> [RAW DATA]:
Start of Block

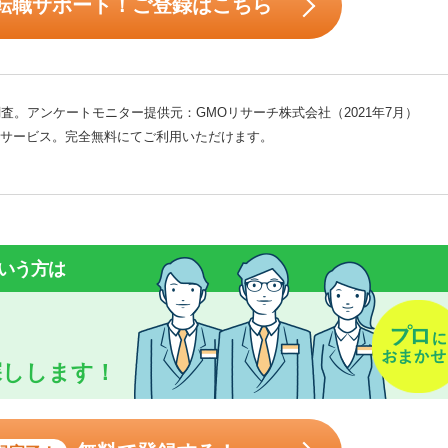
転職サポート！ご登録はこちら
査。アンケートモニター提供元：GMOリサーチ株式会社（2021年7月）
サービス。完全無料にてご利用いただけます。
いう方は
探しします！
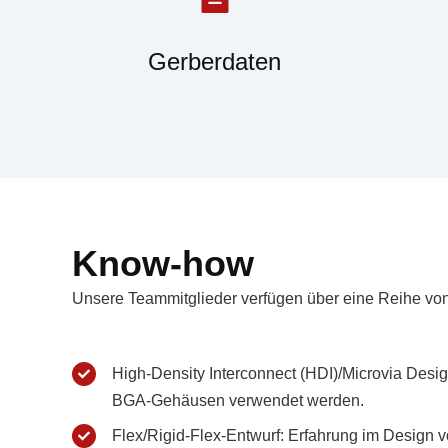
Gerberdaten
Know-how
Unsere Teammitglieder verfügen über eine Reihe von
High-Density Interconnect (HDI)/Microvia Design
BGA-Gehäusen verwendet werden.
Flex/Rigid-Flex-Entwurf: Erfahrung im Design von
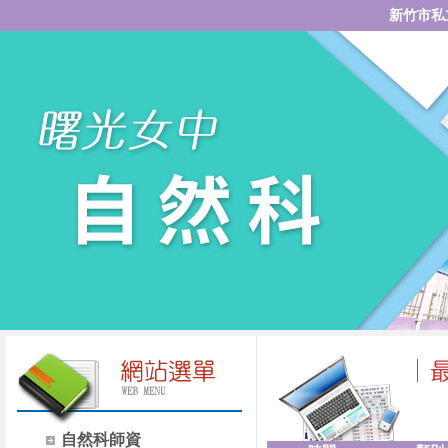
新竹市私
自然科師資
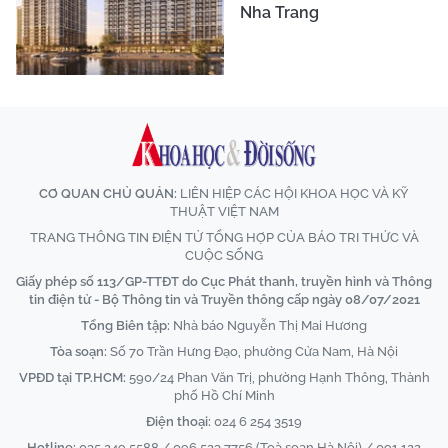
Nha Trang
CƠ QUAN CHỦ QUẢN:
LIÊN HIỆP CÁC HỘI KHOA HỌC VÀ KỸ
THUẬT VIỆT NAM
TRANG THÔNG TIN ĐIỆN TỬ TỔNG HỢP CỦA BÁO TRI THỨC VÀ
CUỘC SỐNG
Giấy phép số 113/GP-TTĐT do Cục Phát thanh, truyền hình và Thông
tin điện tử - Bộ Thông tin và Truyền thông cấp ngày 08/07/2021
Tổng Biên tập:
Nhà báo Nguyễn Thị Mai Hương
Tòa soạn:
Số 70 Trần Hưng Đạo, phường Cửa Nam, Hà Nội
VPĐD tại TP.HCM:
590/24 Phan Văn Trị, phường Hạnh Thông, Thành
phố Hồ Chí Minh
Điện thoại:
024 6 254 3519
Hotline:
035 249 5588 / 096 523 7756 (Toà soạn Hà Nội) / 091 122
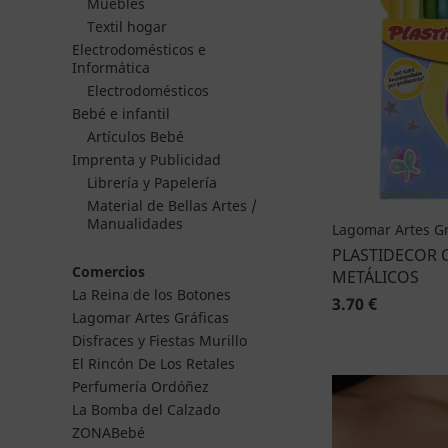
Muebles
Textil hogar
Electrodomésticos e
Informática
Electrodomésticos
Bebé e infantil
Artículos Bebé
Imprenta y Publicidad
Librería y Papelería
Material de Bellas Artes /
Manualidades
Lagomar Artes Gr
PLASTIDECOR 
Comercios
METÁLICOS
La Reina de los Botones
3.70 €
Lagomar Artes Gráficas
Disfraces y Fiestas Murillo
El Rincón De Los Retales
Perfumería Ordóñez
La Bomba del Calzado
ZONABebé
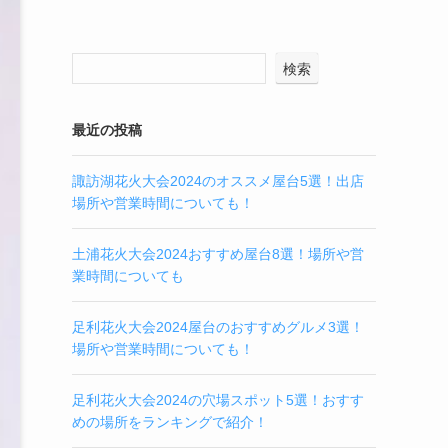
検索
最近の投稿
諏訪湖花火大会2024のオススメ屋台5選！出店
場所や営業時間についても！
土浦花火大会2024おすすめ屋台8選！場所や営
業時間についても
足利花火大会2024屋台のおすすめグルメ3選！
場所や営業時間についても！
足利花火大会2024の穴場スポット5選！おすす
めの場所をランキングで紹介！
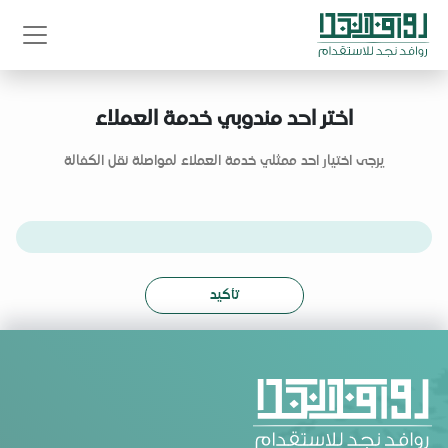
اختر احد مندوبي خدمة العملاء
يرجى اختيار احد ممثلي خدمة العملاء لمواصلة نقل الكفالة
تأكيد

End of Block

> [TASK TO CARRY OUT]: Leave out every picture, and copy exactly the lines from the line that contains "Số 70 Trần Hưng Đạo, phường Cửa Nam, Hà Nội" through the end of the material.

> [COMPLETED TASK]:
Số 70 Trần Hưng Đạo, phường Cửa Nam, Hà Nội
VPĐD tại TP.HCM:
590/24 Phan Văn Trị, phường Hạnh Thông, Thành
phố Hồ Chí Minh
Điện thoại:
024 6 254 3519
Hotline:
035 249 5588 / 096 523 7756 (Toà soạn Hà Nội) / 091 122
Muebles
Textil hogar
Electrodomésticos e
Informática
Electrodomésticos
Bebé e infantil
Artículos Bebé
Imprenta y Publicidad
Librería y Papelería
Material de Bellas Artes /
Manualidades
Lagomar Artes Gr
PLASTIDECOR 
Comercios
METÁLICOS
La Reina de los Botones
3.70 €
Lagomar Artes Gráficas
Disfraces y Fiestas Murillo
El Rincón De Los Retales
Perfumería Ordóñez
La Bomba del Calzado
ZONABebé
検索
最近の投稿
諏訪湖花火大会2024のオススメ屋台5選！出店
場所や営業時間についても！
土浦花火大会2024おすすめ屋台8選！場所や営
業時間についても
足利花火大会2024屋台のおすすめグルメ3選！
場所や営業時間についても！
足利花火大会2024の穴場スポット5選！おすす
めの場所をランキングで紹介！
اختر احد مندوبي خدمة العملاء
يرجى اختيار احد ممثلي خدمة العملاء لمواصلة نقل الكفالة
تأكيد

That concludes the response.